Two days ago I was feeling pretty good, and then yesterday I started to doubt my reasoning. I had a good morning – got some work done, got my exercise in, ate well. And then in the afternoon I decided to take a nap and I woke up less well.
Something moved that little switch in my brain from ‘we’re doing okay’ to ‘you’re fooling yourself.’ Again.
I have been struggling with depression since I was a teenager. I usually pinpoint it as 16 – when I thought about dropping out of high school, perhaps at least partially because I thought it was a lot of wasted time if I wasn’t going to live that long. I have been on medication off and on since 17.
Recently a man on Facebook told a friend that he’s “not sure” if he believes that depression is a disease. You see, why would I need medication when meditation works for him when he’s “down.”
Here it is: I have always assumed that I am forgettable, or unlikeable. I have always ‘known’ that no one would care or maybe even notice if I disappeared. I have always felt unworthy of what I’ve been given.
The last time I was completely off my medication I slept all day and could often be found in the corner crying in the fetal position. I didn’t have strength or energy to try to live.
It is a very strange feeling knowing that you desperately need help but not wanting to ask for it, lest someone help you.
When my daughter was brand new, I knew that I loved her more than I had ever experienced, and I wondered – often – whether she would be better off without me. I wondered if, despite how much I loved her, she would grow up like me, questioning her worth, questioning her very existence.
Will she have the same little voice in her head telling her that she’s bound to fail, that if she puts in the effort to get out and go somewhere it will be a disaster, that people have a better time when she isn’t around.
When she becomes a mother – if she decides to become a mother – will she also think that everything bad that exists in her child is her fault. Will she look for the signs that she has passed on the worst of herself.
Will she think about just disappearing from life?

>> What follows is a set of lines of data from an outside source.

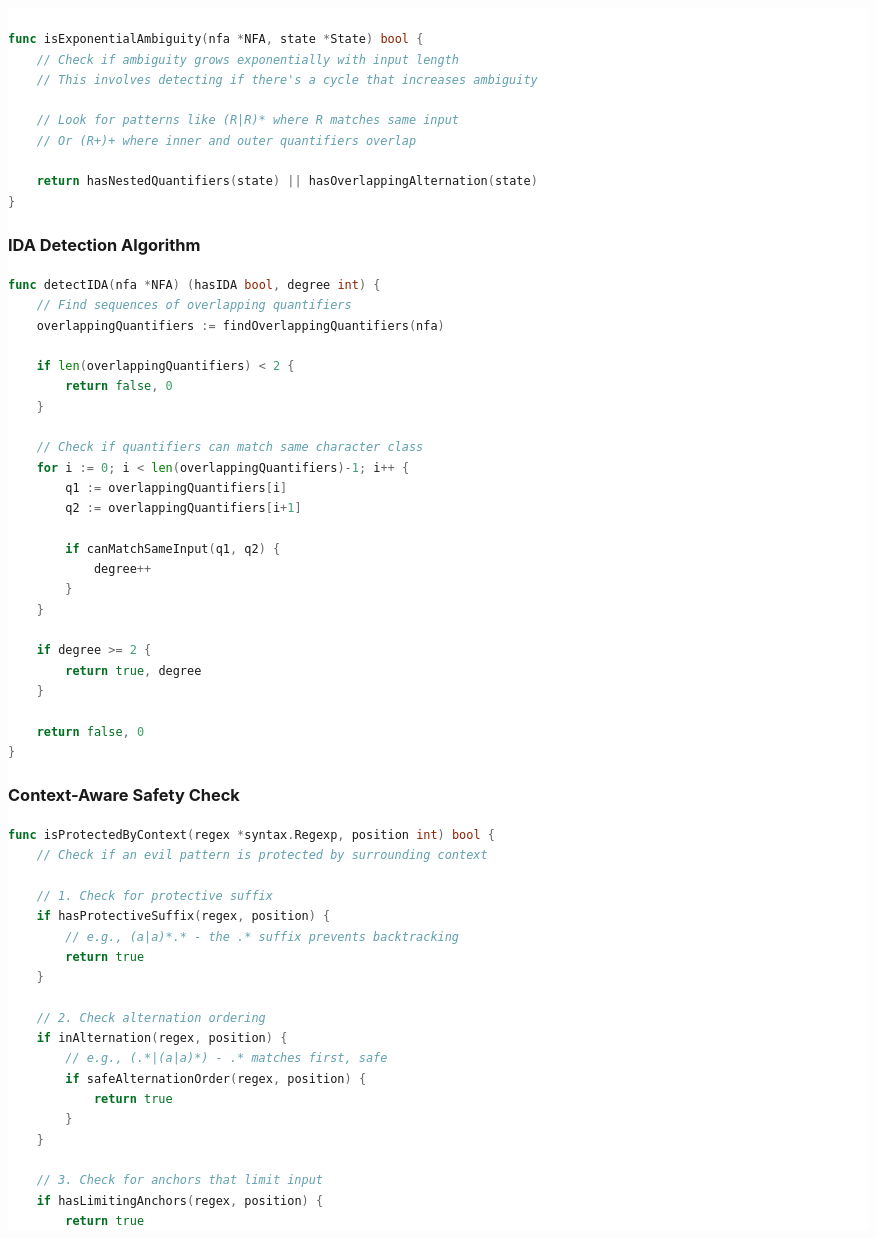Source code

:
 ```go

func isExponentialAmbiguity(nfa *NFA, state *State) bool {
    // Check if ambiguity grows exponentially with input length
    // This involves detecting if there's a cycle that increases ambiguity
    
    // Look for patterns like (R|R)* where R matches same input
    // Or (R+)+ where inner and outer quantifiers overlap
    
    return hasNestedQuantifiers(state) || hasOverlappingAlternation(state)
}
```

### IDA Detection Algorithm

```go
func detectIDA(nfa *NFA) (hasIDA bool, degree int) {
    // Find sequences of overlapping quantifiers
    overlappingQuantifiers := findOverlappingQuantifiers(nfa)
    
    if len(overlappingQuantifiers) < 2 {
        return false, 0
    }
    
    // Check if quantifiers can match same character class
    for i := 0; i < len(overlappingQuantifiers)-1; i++ {
        q1 := overlappingQuantifiers[i]
        q2 := overlappingQuantifiers[i+1]
        
        if canMatchSameInput(q1, q2) {
            degree++
        }
    }
    
    if degree >= 2 {
        return true, degree
    }
    
    return false, 0
}
```

### Context-Aware Safety Check

```go
func isProtectedByContext(regex *syntax.Regexp, position int) bool {
    // Check if an evil pattern is protected by surrounding context
    
    // 1. Check for protective suffix
    if hasProtectiveSuffix(regex, position) {
        // e.g., (a|a)*.* - the .* suffix prevents backtracking
        return true
    }
    
    // 2. Check alternation ordering
    if inAlternation(regex, position) {
        // e.g., (.*|(a|a)*) - .* matches first, safe
        if safeAlternationOrder(regex, position) {
            return true
        }
    }
    
    // 3. Check for anchors that limit input
    if hasLimitingAnchors(regex, position) {
        return true
```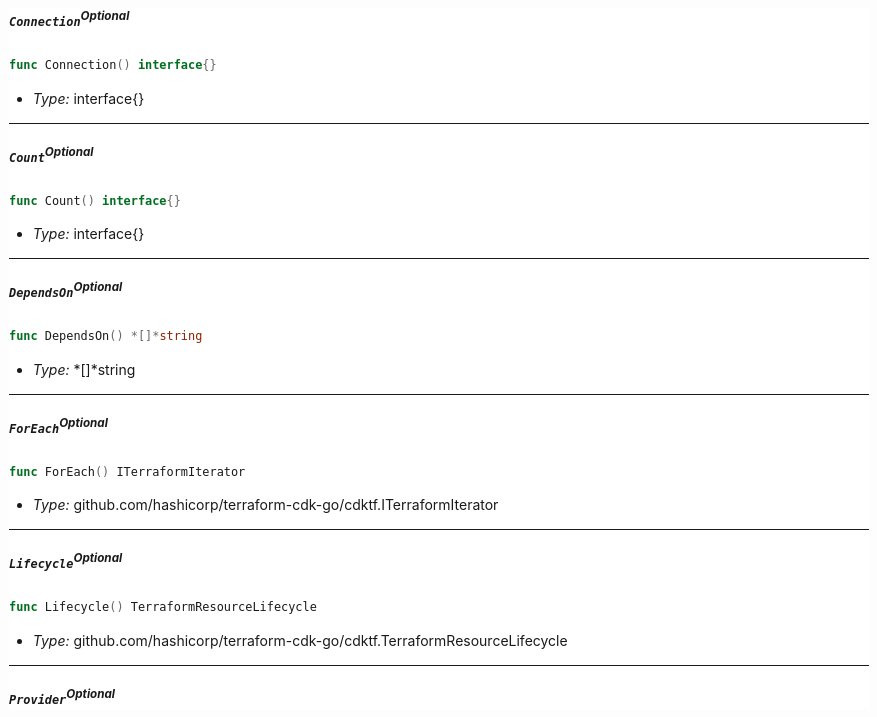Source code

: ##### `Connection`<sup>Optional</sup> <a name="Connection" id="@cdktf/provider-datadog.logsIndex.LogsIndex.property.connection"></a>

```go
func Connection() interface{}
```

- *Type:* interface{}

---

##### `Count`<sup>Optional</sup> <a name="Count" id="@cdktf/provider-datadog.logsIndex.LogsIndex.property.count"></a>

```go
func Count() interface{}
```

- *Type:* interface{}

---

##### `DependsOn`<sup>Optional</sup> <a name="DependsOn" id="@cdktf/provider-datadog.logsIndex.LogsIndex.property.dependsOn"></a>

```go
func DependsOn() *[]*string
```

- *Type:* *[]*string

---

##### `ForEach`<sup>Optional</sup> <a name="ForEach" id="@cdktf/provider-datadog.logsIndex.LogsIndex.property.forEach"></a>

```go
func ForEach() ITerraformIterator
```

- *Type:* github.com/hashicorp/terraform-cdk-go/cdktf.ITerraformIterator

---

##### `Lifecycle`<sup>Optional</sup> <a name="Lifecycle" id="@cdktf/provider-datadog.logsIndex.LogsIndex.property.lifecycle"></a>

```go
func Lifecycle() TerraformResourceLifecycle
```

- *Type:* github.com/hashicorp/terraform-cdk-go/cdktf.TerraformResourceLifecycle

---

##### `Provider`<sup>Optional</sup> <a name="Provider" id="@cdktf/provider-datadog.logsIndex.LogsIndex.property.provider"></a>
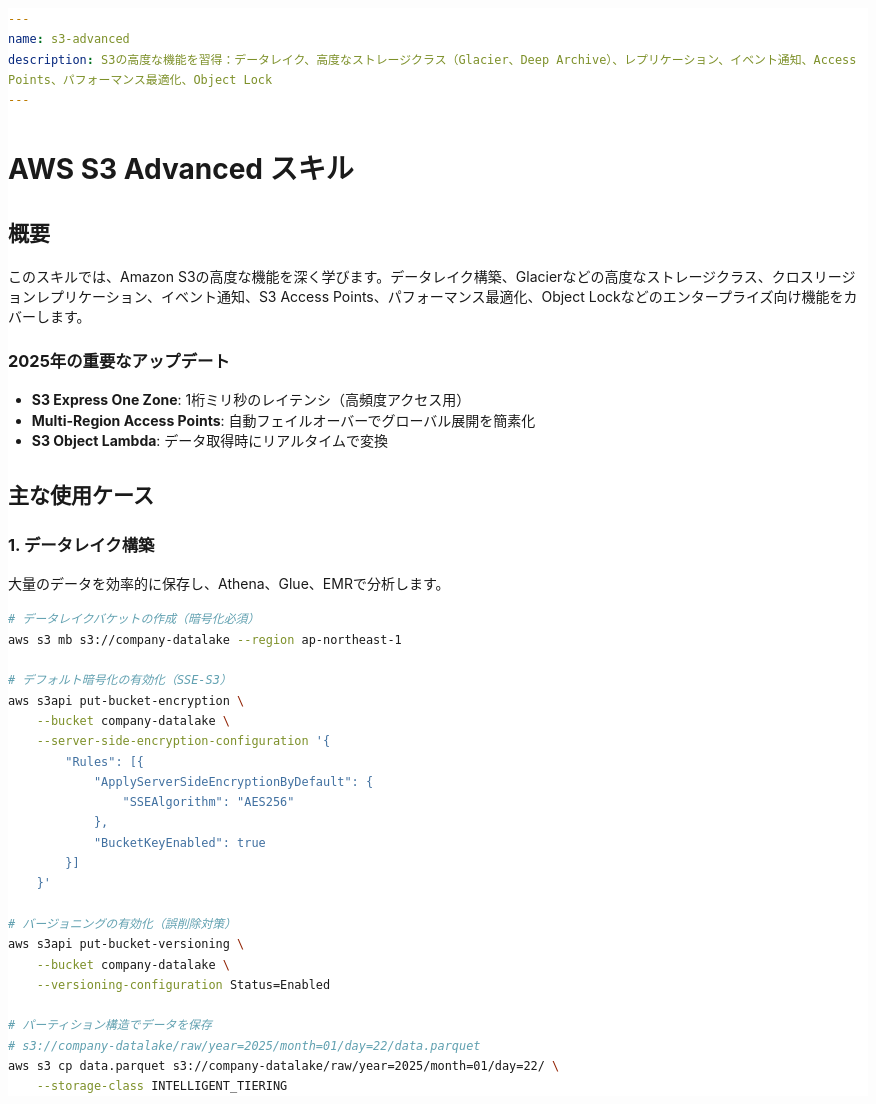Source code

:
 ```yaml
---
name: s3-advanced
description: S3の高度な機能を習得：データレイク、高度なストレージクラス（Glacier、Deep Archive）、レプリケーション、イベント通知、Access Points、パフォーマンス最適化、Object Lock
---
```


# AWS S3 Advanced スキル

## 概要

このスキルでは、Amazon S3の高度な機能を深く学びます。データレイク構築、Glacierなどの高度なストレージクラス、クロスリージョンレプリケーション、イベント通知、S3 Access Points、パフォーマンス最適化、Object Lockなどのエンタープライズ向け機能をカバーします。

### 2025年の重要なアップデート

- **S3 Express One Zone**: 1桁ミリ秒のレイテンシ（高頻度アクセス用）
- **Multi-Region Access Points**: 自動フェイルオーバーでグローバル展開を簡素化
- **S3 Object Lambda**: データ取得時にリアルタイムで変換

## 主な使用ケース

### 1. データレイク構築

大量のデータを効率的に保存し、Athena、Glue、EMRで分析します。

```bash
# データレイクバケットの作成（暗号化必須）
aws s3 mb s3://company-datalake --region ap-northeast-1

# デフォルト暗号化の有効化（SSE-S3）
aws s3api put-bucket-encryption \
    --bucket company-datalake \
    --server-side-encryption-configuration '{
        "Rules": [{
            "ApplyServerSideEncryptionByDefault": {
                "SSEAlgorithm": "AES256"
            },
            "BucketKeyEnabled": true
        }]
    }'

# バージョニングの有効化（誤削除対策）
aws s3api put-bucket-versioning \
    --bucket company-datalake \
    --versioning-configuration Status=Enabled

# パーティション構造でデータを保存
# s3://company-datalake/raw/year=2025/month=01/day=22/data.parquet
aws s3 cp data.parquet s3://company-datalake/raw/year=2025/month=01/day=22/ \
    --storage-class INTELLIGENT_TIERING
```
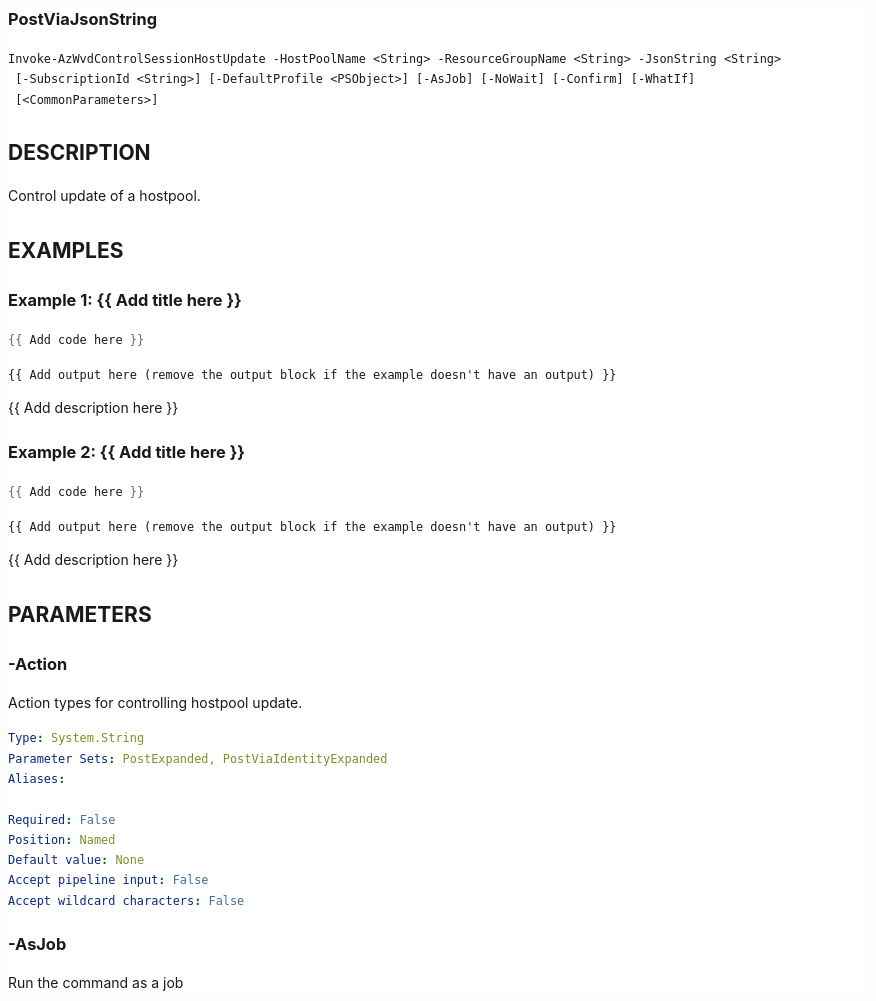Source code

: ### PostViaJsonString
```
Invoke-AzWvdControlSessionHostUpdate -HostPoolName <String> -ResourceGroupName <String> -JsonString <String>
 [-SubscriptionId <String>] [-DefaultProfile <PSObject>] [-AsJob] [-NoWait] [-Confirm] [-WhatIf]
 [<CommonParameters>]
```

## DESCRIPTION
Control update of a hostpool.

## EXAMPLES

### Example 1: {{ Add title here }}
```powershell
{{ Add code here }}
```

```output
{{ Add output here (remove the output block if the example doesn't have an output) }}
```

{{ Add description here }}

### Example 2: {{ Add title here }}
```powershell
{{ Add code here }}
```

```output
{{ Add output here (remove the output block if the example doesn't have an output) }}
```

{{ Add description here }}

## PARAMETERS

### -Action
Action types for controlling hostpool update.

```yaml
Type: System.String
Parameter Sets: PostExpanded, PostViaIdentityExpanded
Aliases:

Required: False
Position: Named
Default value: None
Accept pipeline input: False
Accept wildcard characters: False
```

### -AsJob
Run the command as a job
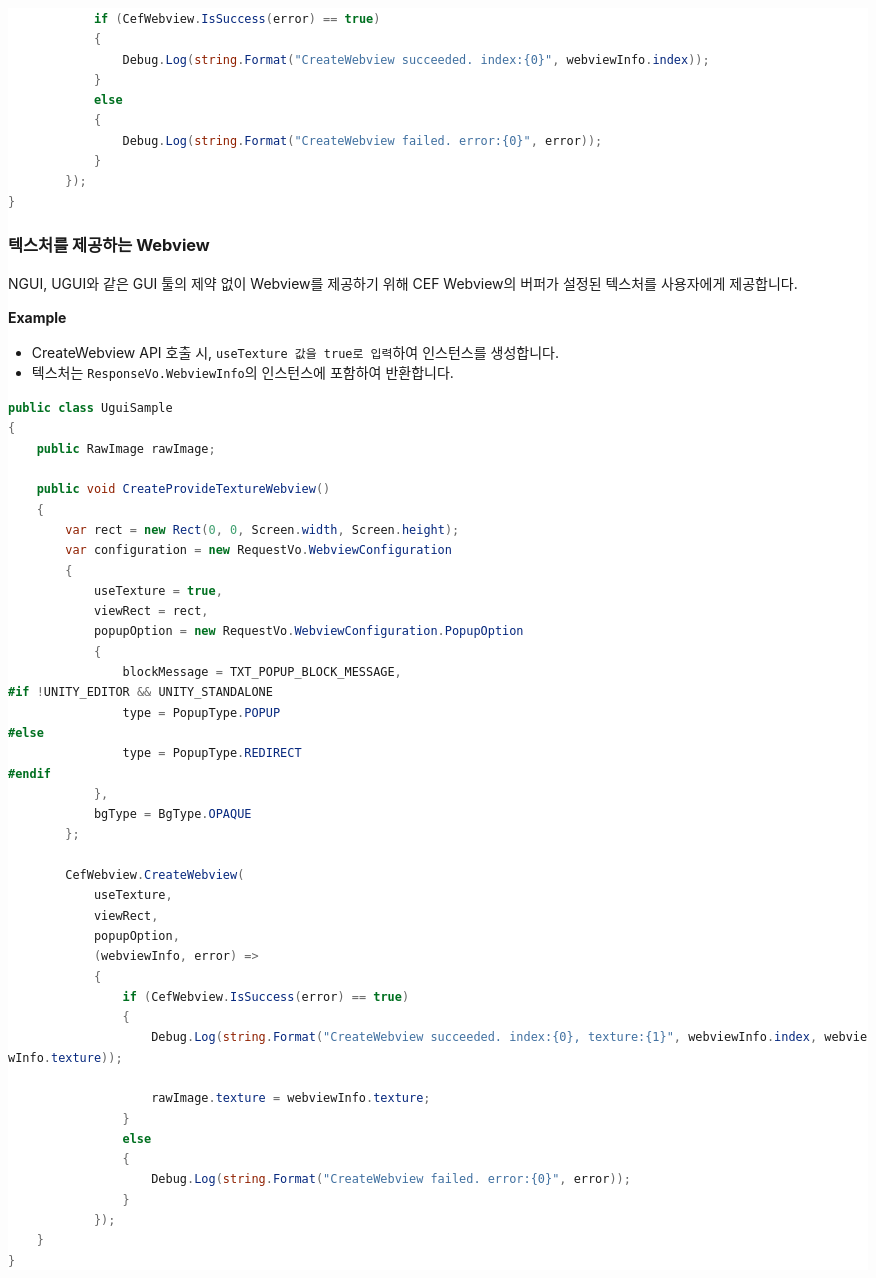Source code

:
 ```cs
            if (CefWebview.IsSuccess(error) == true)
            {
                Debug.Log(string.Format("CreateWebview succeeded. index:{0}", webviewInfo.index));
            }
            else
            {
                Debug.Log(string.Format("CreateWebview failed. error:{0}", error));
            }
        });
}
```

### 텍스처를 제공하는 Webview

NGUI, UGUI와 같은 GUI 툴의 제약 없이 Webview를 제공하기 위해 CEF Webview의 버퍼가 설정된 텍스처를 사용자에게 제공합니다.

**Example**

* CreateWebview API 호출 시, `useTexture 값을 true로 입력`하여 인스턴스를 생성합니다.
* 텍스처는 `ResponseVo.WebviewInfo`의 인스턴스에 포함하여 반환합니다.

```cs
public class UguiSample
{
    public RawImage rawImage;

    public void CreateProvideTextureWebview()
    {
        var rect = new Rect(0, 0, Screen.width, Screen.height);
        var configuration = new RequestVo.WebviewConfiguration
        {
            useTexture = true,
            viewRect = rect,
            popupOption = new RequestVo.WebviewConfiguration.PopupOption
            {
                blockMessage = TXT_POPUP_BLOCK_MESSAGE,
#if !UNITY_EDITOR && UNITY_STANDALONE
                type = PopupType.POPUP
#else
                type = PopupType.REDIRECT
#endif
            },
            bgType = BgType.OPAQUE
        };

        CefWebview.CreateWebview(
            useTexture,
            viewRect,
            popupOption,
            (webviewInfo, error) =>
            {
                if (CefWebview.IsSuccess(error) == true)
                {
                    Debug.Log(string.Format("CreateWebview succeeded. index:{0}, texture:{1}", webviewInfo.index, webviewInfo.texture));

                    rawImage.texture = webviewInfo.texture;
                }
                else
                {
                    Debug.Log(string.Format("CreateWebview failed. error:{0}", error));
                }
            });
    }
}
```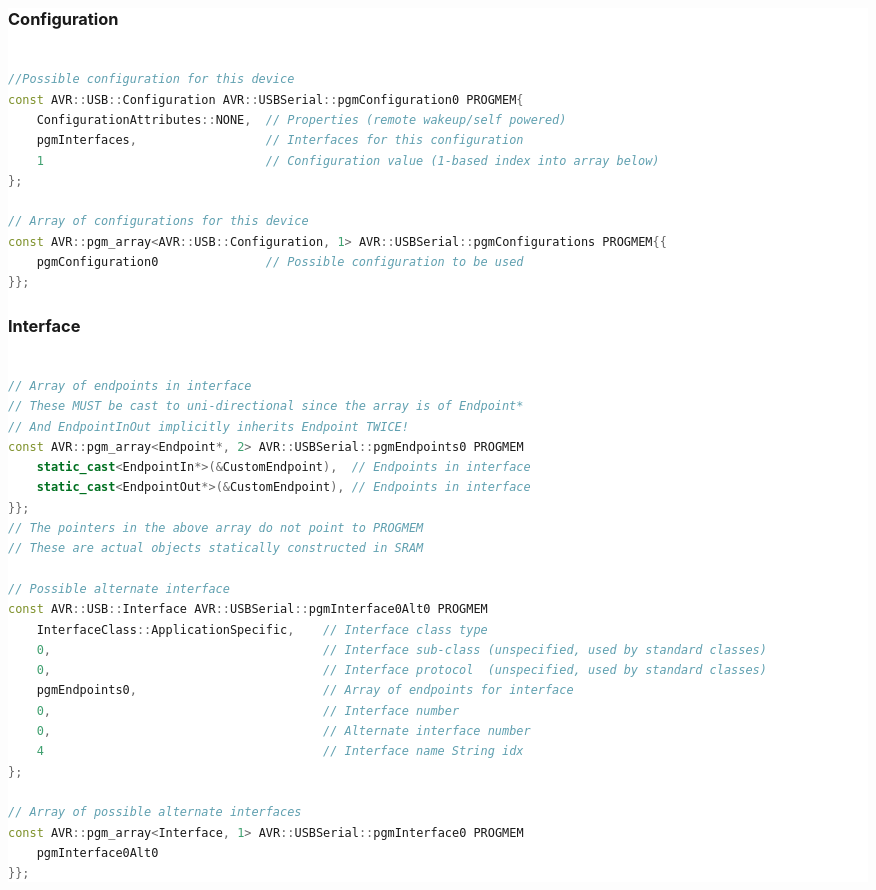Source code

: ### Configuration

```C++

//Possible configuration for this device
const AVR::USB::Configuration AVR::USBSerial::pgmConfiguration0 PROGMEM{
    ConfigurationAttributes::NONE,  // Properties (remote wakeup/self powered)
    pgmInterfaces,                  // Interfaces for this configuration
    1                               // Configuration value (1-based index into array below)
};

// Array of configurations for this device
const AVR::pgm_array<AVR::USB::Configuration, 1> AVR::USBSerial::pgmConfigurations PROGMEM{{
    pgmConfiguration0               // Possible configuration to be used
}};

```

### Interface

```C++

// Array of endpoints in interface
// These MUST be cast to uni-directional since the array is of Endpoint*
// And EndpointInOut implicitly inherits Endpoint TWICE!
const AVR::pgm_array<Endpoint*, 2> AVR::USBSerial::pgmEndpoints0 PROGMEM
    static_cast<EndpointIn*>(&CustomEndpoint),  // Endpoints in interface
    static_cast<EndpointOut*>(&CustomEndpoint), // Endpoints in interface
}};
// The pointers in the above array do not point to PROGMEM
// These are actual objects statically constructed in SRAM

// Possible alternate interface
const AVR::USB::Interface AVR::USBSerial::pgmInterface0Alt0 PROGMEM
    InterfaceClass::ApplicationSpecific,    // Interface class type
    0,                                      // Interface sub-class (unspecified, used by standard classes)
    0,                                      // Interface protocol  (unspecified, used by standard classes)
    pgmEndpoints0,                          // Array of endpoints for interface
    0,                                      // Interface number
    0,                                      // Alternate interface number
    4                                       // Interface name String idx
};

// Array of possible alternate interfaces
const AVR::pgm_array<Interface, 1> AVR::USBSerial::pgmInterface0 PROGMEM
    pgmInterface0Alt0
}};

```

I am on medication right now – a very small dose – and I wonder where I would be if I wasn’t this time. Because I have spent the past 12 hours wondering about my own misplaced optimism and whether I have wasted all the time and effort of the past two years. I would like to stop thinking about myself as an imposter. I would like to see what my husband sees, what my friends see. But here I am. And I can’t meditate it away.